The problem is correctly identified in Re^3: Unexpected results from a regex replacement (++). You are running the regexp on the $outdata every time you add a line to it.
The reason the above regexp works is it doesn't look for "<cfmail", it looks for "<cfmail" that isn't preceded by a "<!--" comment tag. Consider the following:
my $outdata_v1 = "";
my $outdata_v2 = "";
my $data_offset = tell DATA;
my $line_count = 1;
print "First Regexp solution\n";
print "-"x20, "\n";
while ( <DATA> )
{
$outdata_v1 .= $_;
print "outdata for read of line $line_count before:\n$outdata_v1\n";
$outdata_v1 =~ s{<cfmail}{<!--- <cfmail}g;
$outdata_v1 =~ s{</cfmail>}{</cfmail> --->}g;
print "outdata for read of line $line_count after:\n$outdata_v1\n";
$line_count++;
}
#-- reset it all, start again with the better regexp.

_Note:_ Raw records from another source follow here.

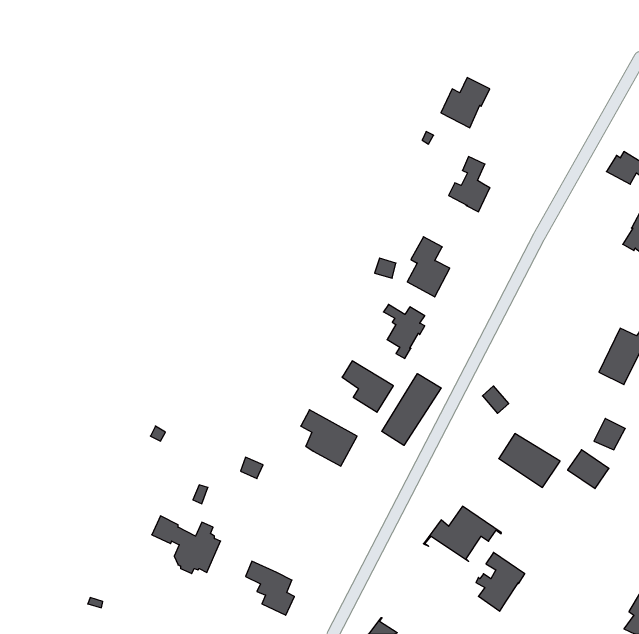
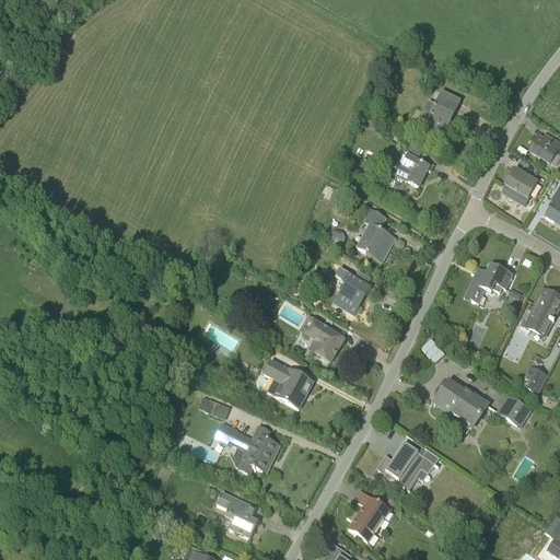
building: [441,78,490,128] -> [419,89,462,132]
building: none -> [503,166,538,202]
building: none -> [465,262,513,302]
building: [382,374,441,445] -> none
building: [152,516,221,574] -> [215,420,276,470]
building: [476,552,525,611] -> [348,490,390,541]

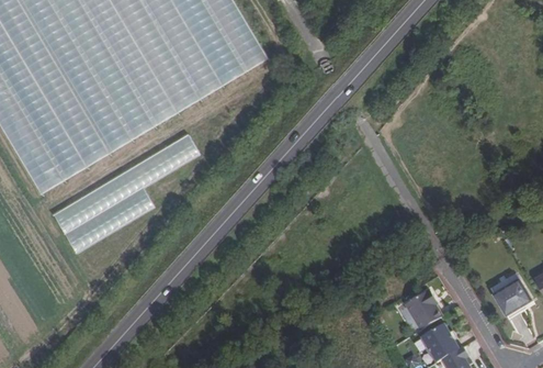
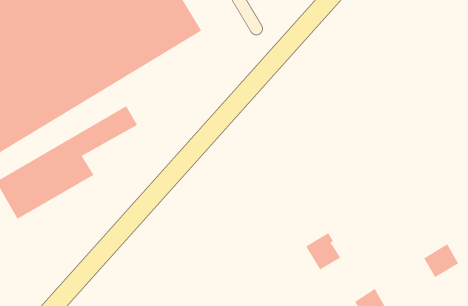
building: [406,290,443,330] -> [305,232,341,271]

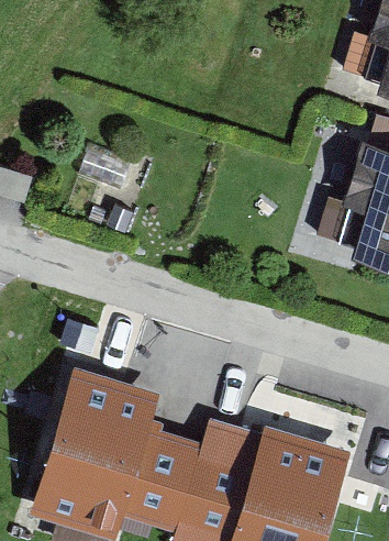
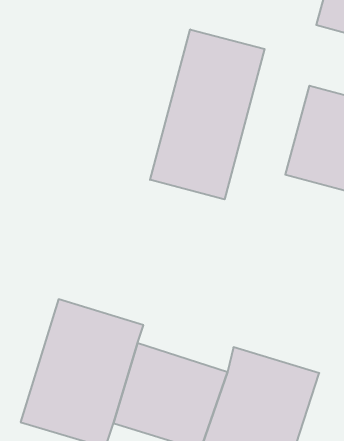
building: none -> [150,29,265,199]

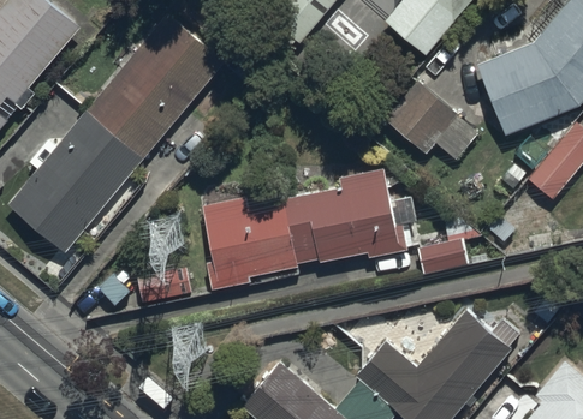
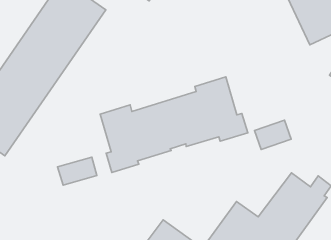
building: [381,79,477,160] -> none

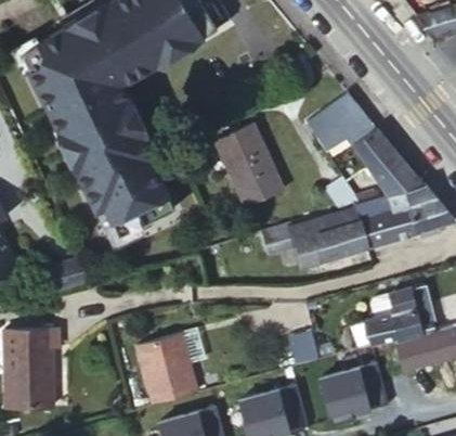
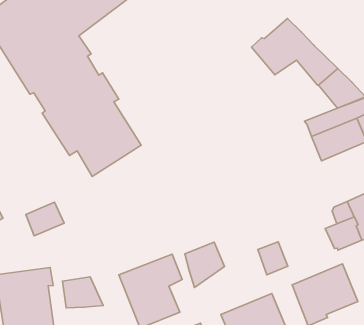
building: [216,124,284,207] -> none
building: [262,208,365,266] -> none
building: none -> [185,242,224,288]
building: none -> [63,277,103,308]

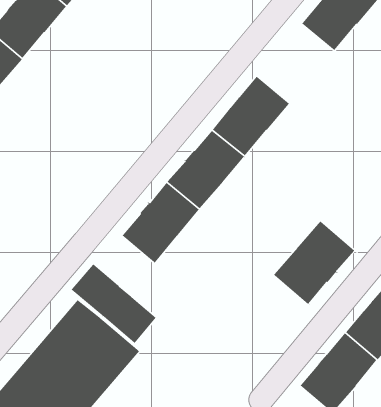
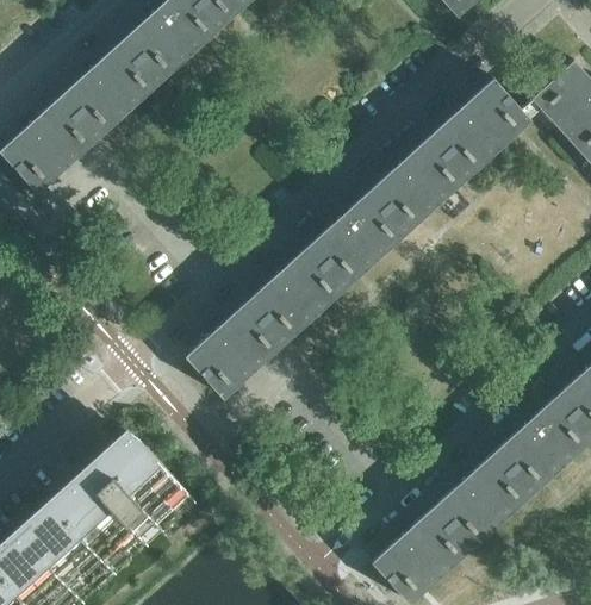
building: none -> [369,135,468,231]
building: [272,219,357,307] -> none
building: [69,262,158,345] -> none

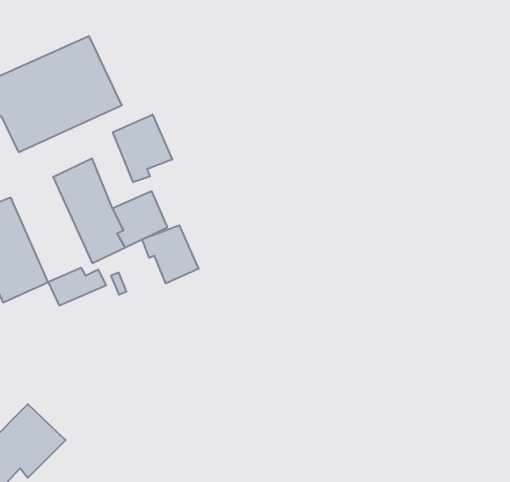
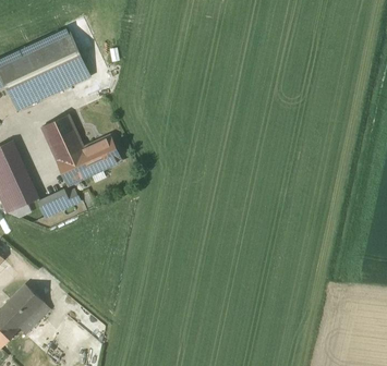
building: [113,114,172,182] -> none
building: [142,225,199,283] -> none

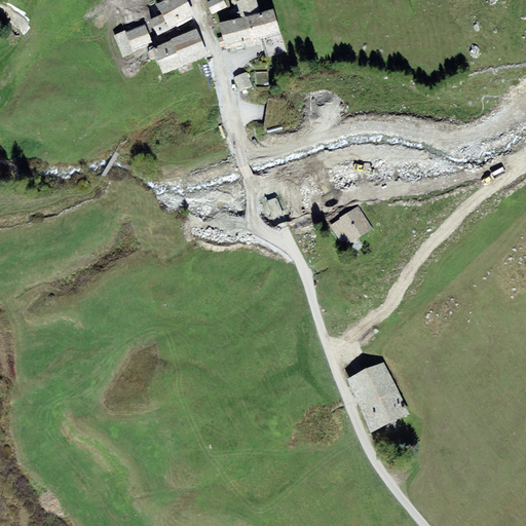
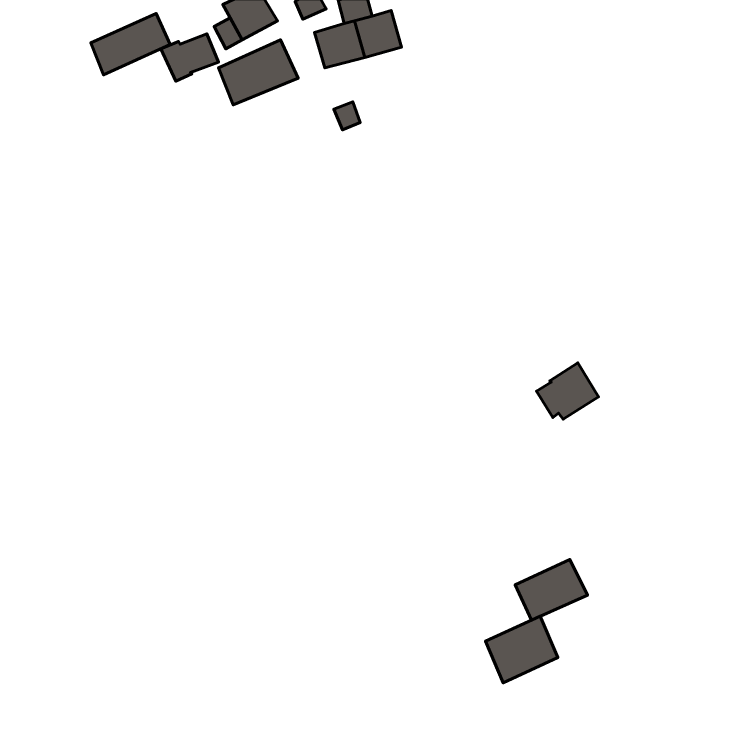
building: none -> [91,14,170,75]
building: [329,204,372,243] -> [536,363,598,419]
building: [346,361,397,407] -> [486,616,558,683]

seek( DATA, $data_offset, 0);
$line_count = 1;
print "Second Regexp solution\n";
print "-"x20, "\n";
while ( <DATA> ){
$outdata_v2 .= $_;
print "outdata for read of line $line_count before:\n$outdata_v2\n";
$outdata_v2 =~ s{(?<!<!--- )<cfmail}{<!--- <cfmail}g;
$outdata_v2 =~ s{</cfmail>(?! --->)}{</cfmail> --->}g;
print "outdata for read of line $line_count after:\n$outdata_v2\n";
$line_count++;
}
__DATA__
<cfmail to="#to_address#">
</cfmail>
<cfmail to="#to_address_2#">
The output is:
First Regexp solution
--------------------
outdata for read of line 1 before:
<cfmail to="#to_address#">
outdata for read of line 1 after:
<!--- <cfmail to="#to_address#">
outdata for read of line 2 before:
<!--- <cfmail to="#to_address#">
</cfmail>
outdata for read of line 2 after:
<!--- <!--- <cfmail to="#to_address#">
</cfmail> --->
outdata for read of line 3 before:
<!--- <!--- <cfmail to="#to_address#">
</cfmail> --->
<cfmail to="#to_address_2#">
outdata for read of line 3 after:
<!--- <!--- <!--- <cfmail to="#to_address#">
</cfmail> ---> --->
<!--- <cfmail to="#to_address_2#">
Second Regexp solution
--------------------
outdata for read of line 1 before:
<cfmail to="#to_address#">
outdata for read of line 1 after:
<!--- <cfmail to="#to_address#">
outdata for read of line 2 before:
<!--- <cfmail to="#to_address#">
</cfmail>
outdata for read of line 2 after:
<!--- <cfmail to="#to_address#">
</cfmail> --->
outdata for read of line 3 before:
<!--- <cfmail to="#to_address#">
</cfmail> --->
<cfmail to="#to_address_2#">
outdata for read of line 3 after:
<!--- <cfmail to="#to_address#">
</cfmail> --->
<!--- <cfmail to="#to_address_2#">
You can see that your original regexp (as Eimi Metamorphoumai correctly pointed out), runs on every line in your file for each line in the file, adding a new comment flag every time. The second regexp solution does not add a new comment every time, since it is constructed to look for cfmail flags that are not preceded by a comment.
|